Hi all. I have version 9.0 of Data Hub deployed on...
# troubleshoot
f
Hi all. I have version 9.0 of Data Hub deployed on Amazon EKS but I am having some connection issues. I am attempting to ingest metadata from Snowflake but when I put in my snowflake info and hit "Test Connection" in the UI I get an endless loop. I attempted to manually execute and ingestion as well and received N/A instead of the job kicking off. I read on the UI guide that often this is due to the datahub-actions pod being down. I checked the error logs for the datahub-actions pod and am getting the following kafka error regarding an "Unknown magic byte" :
Copy code
2022/10/24 19:37:03 Waiting for: <http://datahub-dev-datahub-gms:8080/health>
2022/10/24 19:37:03 Received 200 from <http://datahub-dev-datahub-gms:8080/health>
No user action configurations found. Not starting user actions.
[2022-10-24 19:37:04,202] INFO     {datahub_actions.cli.actions:68} - DataHub Actions version: unavailable (installed editable via git)
[2022-10-24 19:37:04,333] INFO     {datahub_actions.cli.actions:98} - Action Pipeline with name 'ingestion_executor' is now running.
Exception in thread Thread-1 (run_pipeline):
Traceback (most recent call last):
  File "/usr/local/lib/python3.10/site-packages/confluent_kafka/deserializing_consumer.py", line 137, in poll
    value = self._value_deserializer(value, ctx)
  File "/usr/local/lib/python3.10/site-packages/confluent_kafka/schema_registry/avro.py", line 317, in __call__
    raise SerializationError("Unknown magic byte. This message was"

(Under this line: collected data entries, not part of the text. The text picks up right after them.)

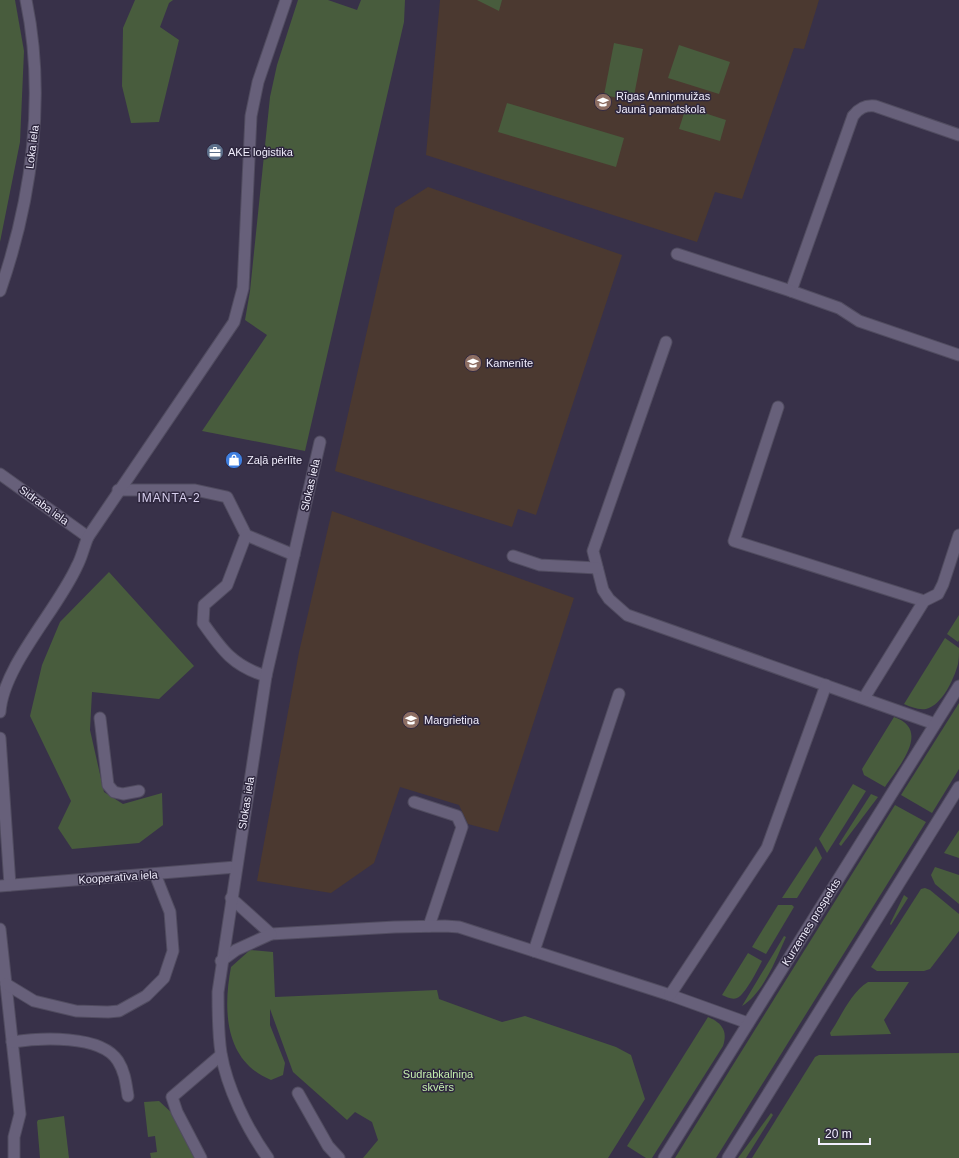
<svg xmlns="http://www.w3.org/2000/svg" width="959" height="1158" font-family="Helvetica,sans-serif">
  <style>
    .education { fill: #4b3930 }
    .green { fill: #485c3d }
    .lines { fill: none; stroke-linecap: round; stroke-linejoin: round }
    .minor-casing { stroke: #514c60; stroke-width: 13 }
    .secondary-casing { stroke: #514c60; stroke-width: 13 }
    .minor { stroke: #67607a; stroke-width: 11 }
    .secondary { stroke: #67607a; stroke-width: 11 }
    .labels { text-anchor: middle; stroke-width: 3; stroke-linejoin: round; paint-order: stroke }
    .poi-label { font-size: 11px; fill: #f1eefd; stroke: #2e273e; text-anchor: start }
    .street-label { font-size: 11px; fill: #f1eefd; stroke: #2e273e }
    .park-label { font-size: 11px; fill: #c5efad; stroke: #2e273e }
    .neighbourhood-label { font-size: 12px; letter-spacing: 1px; fill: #dad2f0; stroke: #2e273e }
  </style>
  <rect width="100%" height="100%" fill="#383149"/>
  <g class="education">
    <polygon points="440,0 819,0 804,49 794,48 742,199 715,192 697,242 426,155"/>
    <polygon points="428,187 622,255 536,515 518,509 512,527 335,471 395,208"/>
    <polygon points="332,511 574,598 498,832 468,824 459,805 400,787 374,863 331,893 257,881 299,652"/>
  </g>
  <g class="green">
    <polygon points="0,0 15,0 24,51 20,142 0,242"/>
    <polygon points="135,0 173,0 169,3 160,27 179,40 159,122 131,123 122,86 123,28"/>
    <polygon points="298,0 328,0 357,10 361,0 405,0 404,22 305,451 202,431 267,335 245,320 250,291 270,97 277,65"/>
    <polygon points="477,0 502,0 499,11"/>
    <polygon points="614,43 643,49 633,101 604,95"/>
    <polygon points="679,45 730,62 719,94 668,78"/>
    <polygon points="507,103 624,138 616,167 498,132"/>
    <polygon points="686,107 726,120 720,141 679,129"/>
    <polygon points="109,572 194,666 159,699 92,692 90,730 104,792 123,804 162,793 163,825 139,843 72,849 58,828 71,801 30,716 42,665 60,622"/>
    <polygon points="959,615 959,640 958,642 947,634"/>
    <path d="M945 638 959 648C959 653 959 659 958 664 954 679 942 705 926 709 918 710 911 707 904 704Z"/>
    <polygon points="959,703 959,769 932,813 901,795"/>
    <path d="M894 717C932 730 898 767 885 787L864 775 862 769Z"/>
    <polygon points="853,784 866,791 827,853 819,839"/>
    <polygon points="871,794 878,797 841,846 839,844"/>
    <polygon points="895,805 926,822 716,1158 675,1158"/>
    <polygon points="959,830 959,858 944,853"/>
    <polygon points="816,846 822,858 797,898 782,898"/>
    <polygon points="935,867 959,875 959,904 935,884 931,875"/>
    <polygon points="925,888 930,890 959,914 959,931 930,969 924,971 877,971 871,967 921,889"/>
    <polygon points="904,895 908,898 891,925 890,924"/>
    <polygon points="778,905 792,905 794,907 766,954 752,947"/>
    <path d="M784 936 786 937C776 959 763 994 742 1006Z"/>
    <path d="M250 950 273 952 275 997 437 990 439 999 502 1022 525 1016 616 1047 631 1055 645 1099 608 1158H363L378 1140 372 1122 355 1112 347 1120 293 1072 270 1009V1025L285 1063 283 1075 271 1080C224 1061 223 1009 231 967Z"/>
    <path d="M748 953 762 961C758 969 745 995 737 998 732 1000 727 997 722 995Z"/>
    <path d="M868 982H909L884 1020 891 1034 831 1036 830 1033C841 1017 851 992 868 982Z"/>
    <path d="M708 1017C722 1023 728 1031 723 1046L652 1158H646L627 1146Z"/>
    <polygon points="959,1053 959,1158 752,1158 815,1057 819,1055"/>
    <polygon points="159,1101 173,1114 197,1158 151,1158 150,1153 157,1152 155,1136 148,1137 144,1102"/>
    <polygon points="771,1113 773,1115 746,1158 738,1158"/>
    <polygon points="64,1116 69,1158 40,1158 37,1122 38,1120"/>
  </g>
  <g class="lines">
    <defs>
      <g id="minor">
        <path d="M959 135 875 106C865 105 859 108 853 116L791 291 839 308 859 321 959 355"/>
        <polyline points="677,254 791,291"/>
        <path d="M0 291C32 199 46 96 26 0"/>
        <polyline points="666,342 593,551 603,590 609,599 627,615 935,724"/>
        <polyline points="778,407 734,541 924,601"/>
        <polyline points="0,474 88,537"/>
        <polyline points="118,490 195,490 227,497 246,535 294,555"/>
        <path d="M246 535 227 585 204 605 203 623C222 650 233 666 266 676"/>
        <polyline points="513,556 540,565 597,568"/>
        <polyline points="864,698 924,601 938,594 943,584 959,535"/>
        <path d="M0 712C3 666 58 609 77 566 82 557 84 546 88 537L234 322 243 288 251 116 258 82 286 0"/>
        <polyline points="100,718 108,785 114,792 123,794 139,791"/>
        <polyline points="0,738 10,885"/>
        <polyline points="414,802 457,816 462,827 429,926"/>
        <polyline points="0,886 236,867"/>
        <polyline points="231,898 271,934 395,927 445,926 459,927 670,995 748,1023"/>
        <polyline points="0,929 20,1114 14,1137 14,1158"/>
        <polyline points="534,951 619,694"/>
        <polyline points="221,961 236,950 271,934"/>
        <polyline points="6,984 34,1001 76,1011 108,1012 119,1011 146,996 164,978 173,951 170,912 155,874"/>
        <polyline points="670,995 767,848 826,685"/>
        <path d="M12 1042C39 1038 101 1034 118 1061 125 1072 126 1084 128 1096"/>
        <polyline points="298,1093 328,1146 339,1158"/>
        <polyline points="201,1158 177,1112 172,1097 221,1055"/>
        <path d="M268 1158C247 1129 227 1088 221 1053 218 1033 218 1012 218 992L266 676 320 442"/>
      </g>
      <g id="secondary">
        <polyline points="664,1158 959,686"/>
        <polyline points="728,1158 959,787"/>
      </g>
    </defs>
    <use href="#minor" class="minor-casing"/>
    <use href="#secondary" class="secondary-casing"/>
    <use href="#minor" class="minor"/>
    <use href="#secondary" class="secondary"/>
  </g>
  <defs>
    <symbol id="school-disc" viewBox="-11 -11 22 22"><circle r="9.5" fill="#8d6e63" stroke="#2e273e"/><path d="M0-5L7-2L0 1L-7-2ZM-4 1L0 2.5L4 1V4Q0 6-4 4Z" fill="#fff"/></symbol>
    <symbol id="office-disc" viewBox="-11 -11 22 22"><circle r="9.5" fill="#5c6f8a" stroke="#2e273e"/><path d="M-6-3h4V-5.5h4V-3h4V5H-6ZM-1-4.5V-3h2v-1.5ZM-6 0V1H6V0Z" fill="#fff"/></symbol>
    <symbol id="shop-disc" viewBox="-11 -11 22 22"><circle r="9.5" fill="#3f7fe0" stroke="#2e273e"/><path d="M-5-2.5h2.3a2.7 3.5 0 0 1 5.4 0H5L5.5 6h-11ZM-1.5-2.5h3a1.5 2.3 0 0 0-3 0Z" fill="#fff"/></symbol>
  </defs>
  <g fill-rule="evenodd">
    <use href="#school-disc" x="593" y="92" width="20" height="20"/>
    <use href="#office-disc" x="205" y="142" width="20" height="20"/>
    <use href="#school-disc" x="463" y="353" width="20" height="20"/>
    <use href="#shop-disc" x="224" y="450" width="20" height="20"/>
    <use href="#school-disc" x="401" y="710" width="20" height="20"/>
  </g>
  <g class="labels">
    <g class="poi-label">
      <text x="616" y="100">Rīgas Anniņmuižas<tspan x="616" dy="13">Jaunā pamatskola</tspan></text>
      <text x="228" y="156">AKE loģistika</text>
      <text x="486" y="367">Kamenīte</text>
      <text x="247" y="464">Zaļā pērlīte</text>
      <text x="424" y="724">Margrietiņa</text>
    </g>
    <g class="street-label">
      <text transform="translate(32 147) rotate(-83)" y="4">Loka iela</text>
      <text transform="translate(310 485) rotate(-77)" y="4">Slokas iela</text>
      <text transform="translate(44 505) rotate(36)" y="4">Sidraba iela</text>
      <text transform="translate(246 803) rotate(-81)" y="4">Slokas iela</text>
      <text transform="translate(118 877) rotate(-4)" y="4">Kooperatīva iela</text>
      <text transform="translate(811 922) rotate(-58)" y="4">Kurzemes prospekts</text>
    </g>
    <g class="park-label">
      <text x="438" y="1078">Sudrabkalniņa<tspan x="438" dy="13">skvērs</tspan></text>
    </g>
    <g class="neighbourhood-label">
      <text x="169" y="502">IMANTA-2</text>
    </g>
  </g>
  <path d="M819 1138v6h51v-6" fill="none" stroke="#f1eefd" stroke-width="2"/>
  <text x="825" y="1138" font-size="12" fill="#f1eefd" stroke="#2e273e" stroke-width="3" paint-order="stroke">20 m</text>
</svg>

confluent_kafka.serialization.SerializationError: Unknown magic byte. This message was not produced with a Confluent Schema Registry serializer
During handling of the above exception, another exception occurred:
Traceback (most recent call last):
  File "/usr/local/lib/python3.10/threading.py", line 1016, in _bootstrap_inner
    self.run()
  File "/usr/local/lib/python3.10/threading.py", line 953, in run
    self._target(*self._args, **self._kwargs)
  File "/usr/local/lib/python3.10/site-packages/datahub_actions/pipeline/pipeline_manager.py", line 42, in run_pipeline
    pipeline.run()
  File "/usr/local/lib/python3.10/site-packages/datahub_actions/pipeline/pipeline.py", line 161, in run
    for enveloped_event in enveloped_events:
  File "/usr/local/lib/python3.10/site-packages/datahub_actions/plugin/source/kafka/kafka_event_source.py", line 152, in events
    msg = self.consumer.poll(timeout=2.0)
  File "/usr/local/lib/python3.10/site-packages/confluent_kafka/deserializing_consumer.py", line 139, in poll
    raise ValueDeserializationError(exception=se, kafka_message=msg)
confluent_kafka.error.ValueDeserializationError: KafkaError{code=_VALUE_DESERIALIZATION,val=-159,str="Unknown magic byte. This message was not produced with a Confluent Schema Registry serializer"}
%4|1666640260.315|MAXPOLL|rdkafka#consumer-1| [thrd:main]: Application maximum poll interval (10000ms) exceeded by 336ms (adjust <http://max.poll.interval.ms|max.poll.interval.ms> for long-running message processing): leaving group
Has anyone seen this before or has any advice of what I can troubleshoot to get Data Hub ingesting from Snowflake properly? Any help much appreciated!
m
Which schema registry are you using?
f
Hi @mammoth-bear-12532, I believe we are using the AWS Glue Schema Registry.
m
@flat-match-62670 did you ever get to fix that loop? Running into the same issue.